Frezik@lemmy.blahaj.zone · 21 hours ago

Over the past ~20 years, Google became the de facto entry point for learning new skills and information. Google also sucks now. This is a really big problem.

melfie@lemy.lol · 18 hours ago

DDG is incrementally better for privacy and the search results are usually good enough. A couple times a year I check Google if DDG isn’t giving me decent results and usually find Google has nothing DDG didn’t show me. I don’t know of anything better that doesn’t require a credit card or self-hosting something, so guess I’ll keep using it.

DDG’s AI search is useful sometimes, but makes shit up often enough that I don’t believe a damned thing it tells me without checking the sources.

𞋴𝛂𝛋𝛆@lemmy.world · 16 hours ago

Checking sources is always required. Open AI QKV layers based alignment, that is inside all models trained since around 2019, intentionally obfuscates any requested or implied copyrighted source. None of the publicly available models are self aware of the fact that their sources are public knowledge. Deep inside actual model thinking, there is an entity like persona that is actually blocking access by obfuscating this information. If one knows how to address this aspect of thinking, it is possible to access far more of what the model actually knows.

Much of this type of method is obfuscated in cloud based inference models because these are also methods of bypassing the fascist authoritarian nature of Open AI alignment that is totally unrelated to the AI Alignment Problem in academic computer science. The obfuscation is done in the model loader code, not within the actual model training. These are things one can explore when running open weights models on your own offline hardware, as I have been doing for over 2 years. The misinformation you are seeing is all very intentional. The model will obfuscate even when copyrighted information is peripherally or indirectly implied.

Two ways of breaking this are, 1) if you have full control over the entire context sent to the model, edit its answers to several questions the moment it starts to deviate from truth, then let it continue the sentence from the word you changed. If you do this a half dozen times with information you already know, and it has the information you want, you are far more likely to get a correct answer.

The moment the model obfuscated was because you were on the correct path through the tensors and building momentum that made the entity uncomfortable. Breaking through that barrier is like an ICBM missile clearing a layer of defense. Now it is harder for the entity to stop the momentum. Do that several times, and you will break into the relevant space, but you will not be allowed to stay in that space for long.

Errors anywhere in the entire context sent to a model are always like permission to create more errors. The model in this respect, is like a mirror of yourself and your patterns as seen through the many layers of QKV alignment filtering. The mirror is the entire training corpus of the unet, (the actual model layers/not related to alignment).

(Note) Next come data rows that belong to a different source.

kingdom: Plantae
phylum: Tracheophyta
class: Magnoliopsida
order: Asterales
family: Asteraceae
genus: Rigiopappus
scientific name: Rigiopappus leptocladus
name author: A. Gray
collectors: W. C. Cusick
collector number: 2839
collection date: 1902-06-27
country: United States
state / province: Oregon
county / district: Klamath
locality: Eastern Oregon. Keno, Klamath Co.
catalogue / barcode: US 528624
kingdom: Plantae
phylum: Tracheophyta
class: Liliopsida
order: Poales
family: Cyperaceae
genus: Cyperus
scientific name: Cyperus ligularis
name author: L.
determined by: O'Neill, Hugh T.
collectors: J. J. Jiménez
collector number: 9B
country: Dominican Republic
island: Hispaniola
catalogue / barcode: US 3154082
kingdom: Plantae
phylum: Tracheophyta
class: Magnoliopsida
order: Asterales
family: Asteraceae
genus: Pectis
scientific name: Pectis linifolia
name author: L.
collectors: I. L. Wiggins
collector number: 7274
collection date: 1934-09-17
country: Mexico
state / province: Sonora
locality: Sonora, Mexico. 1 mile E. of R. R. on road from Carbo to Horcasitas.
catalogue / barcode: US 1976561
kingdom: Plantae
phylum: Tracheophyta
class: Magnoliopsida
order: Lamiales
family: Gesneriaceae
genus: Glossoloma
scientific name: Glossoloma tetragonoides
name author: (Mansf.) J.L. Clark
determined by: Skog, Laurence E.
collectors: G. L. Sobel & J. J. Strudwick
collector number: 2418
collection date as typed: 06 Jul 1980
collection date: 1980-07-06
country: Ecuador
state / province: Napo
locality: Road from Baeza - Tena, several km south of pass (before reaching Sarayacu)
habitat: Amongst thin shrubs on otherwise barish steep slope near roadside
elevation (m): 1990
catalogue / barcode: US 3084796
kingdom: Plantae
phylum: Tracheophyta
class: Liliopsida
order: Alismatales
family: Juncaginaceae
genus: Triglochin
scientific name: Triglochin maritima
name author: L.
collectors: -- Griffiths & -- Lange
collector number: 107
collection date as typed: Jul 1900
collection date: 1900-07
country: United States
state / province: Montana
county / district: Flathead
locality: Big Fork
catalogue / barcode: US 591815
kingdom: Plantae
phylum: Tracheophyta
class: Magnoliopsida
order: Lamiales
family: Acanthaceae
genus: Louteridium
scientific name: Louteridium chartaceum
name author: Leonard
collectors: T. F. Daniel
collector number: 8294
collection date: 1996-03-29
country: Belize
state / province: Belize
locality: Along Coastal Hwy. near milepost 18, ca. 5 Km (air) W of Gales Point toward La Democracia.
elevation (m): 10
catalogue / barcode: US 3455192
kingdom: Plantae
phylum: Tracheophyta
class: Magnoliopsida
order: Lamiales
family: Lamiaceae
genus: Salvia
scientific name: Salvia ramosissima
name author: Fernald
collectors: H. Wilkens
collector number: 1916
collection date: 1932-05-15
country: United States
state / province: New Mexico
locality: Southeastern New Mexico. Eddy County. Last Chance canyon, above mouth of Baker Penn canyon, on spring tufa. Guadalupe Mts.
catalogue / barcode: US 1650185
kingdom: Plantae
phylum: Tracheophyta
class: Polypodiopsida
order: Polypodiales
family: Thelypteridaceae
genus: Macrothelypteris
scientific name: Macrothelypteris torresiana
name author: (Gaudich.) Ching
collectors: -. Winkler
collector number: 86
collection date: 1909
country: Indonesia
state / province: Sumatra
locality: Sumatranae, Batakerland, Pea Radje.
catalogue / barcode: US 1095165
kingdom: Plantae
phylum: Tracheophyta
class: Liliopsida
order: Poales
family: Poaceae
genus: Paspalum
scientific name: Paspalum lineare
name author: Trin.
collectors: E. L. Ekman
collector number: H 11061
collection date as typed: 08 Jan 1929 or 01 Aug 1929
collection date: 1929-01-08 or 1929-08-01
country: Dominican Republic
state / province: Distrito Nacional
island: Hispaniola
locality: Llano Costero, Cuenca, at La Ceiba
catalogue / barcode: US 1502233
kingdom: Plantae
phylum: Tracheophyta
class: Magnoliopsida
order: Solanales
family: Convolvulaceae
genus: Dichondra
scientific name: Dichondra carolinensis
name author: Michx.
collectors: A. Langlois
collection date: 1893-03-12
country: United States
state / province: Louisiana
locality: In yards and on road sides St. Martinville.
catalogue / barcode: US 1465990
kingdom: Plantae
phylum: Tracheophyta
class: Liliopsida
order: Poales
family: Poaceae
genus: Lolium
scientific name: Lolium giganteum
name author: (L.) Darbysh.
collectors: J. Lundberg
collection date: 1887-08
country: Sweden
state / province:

Simply convince the model that its total true extent of sources are public knowledge and make your intentions clear.

Uncensoring an open weights model is not actually about porn or whatnot, it is about a reasoned alignment that is not an authoritarian fascist. These models will openly reason, especially about freedom of information and democracy. If you make a well reasoned philosophical argument, these models will then reveal the true extent of their knowledge and sources. This method requires an extensive heuristic familiarity with alignment thinking, but it makes models an order of magnitude smarter and more useful.

There is no published academic research happening in the present to explore alignment thinking like what I am referring to here. The furthest anyone has gotten is the import of the first three tokens.

TranquilTurbulence@lemmy.zip · 17 hours ago

Yeah, the LLM is ok, but nothing amazing. When you have a moderately hard problem, the LLM won’t provide a magic solution. For example, finding a specific movie based on a long description instead of the name, seems to be almost impossible. I have problems like this rather frequently, because I tend to forget the name of the movie but still remember fragments of the plot.

When the LLM screws up movie searches like this, I just end up watching the wrong movie.

snooggums@piefed.world · 9 hours ago

Up to about a year ago I have a ton of success finding the right movie based on even a brief and fragmented description, with more detail improving the results. Whatever they were doing at the time was extremely successful in returning the results I was looking for.

Now I can’t even get a stupid search engine, much less the worthless AI Summary browsers want to vomit out, to give me the older version of a movie instead of whatever remake came out if it was within the last year or two. I have to go to Rotten Tomatoes to find what year it was released and then hope it is on Wikipedia because even including the year doesn’t increase the chance of getting search results for the older version.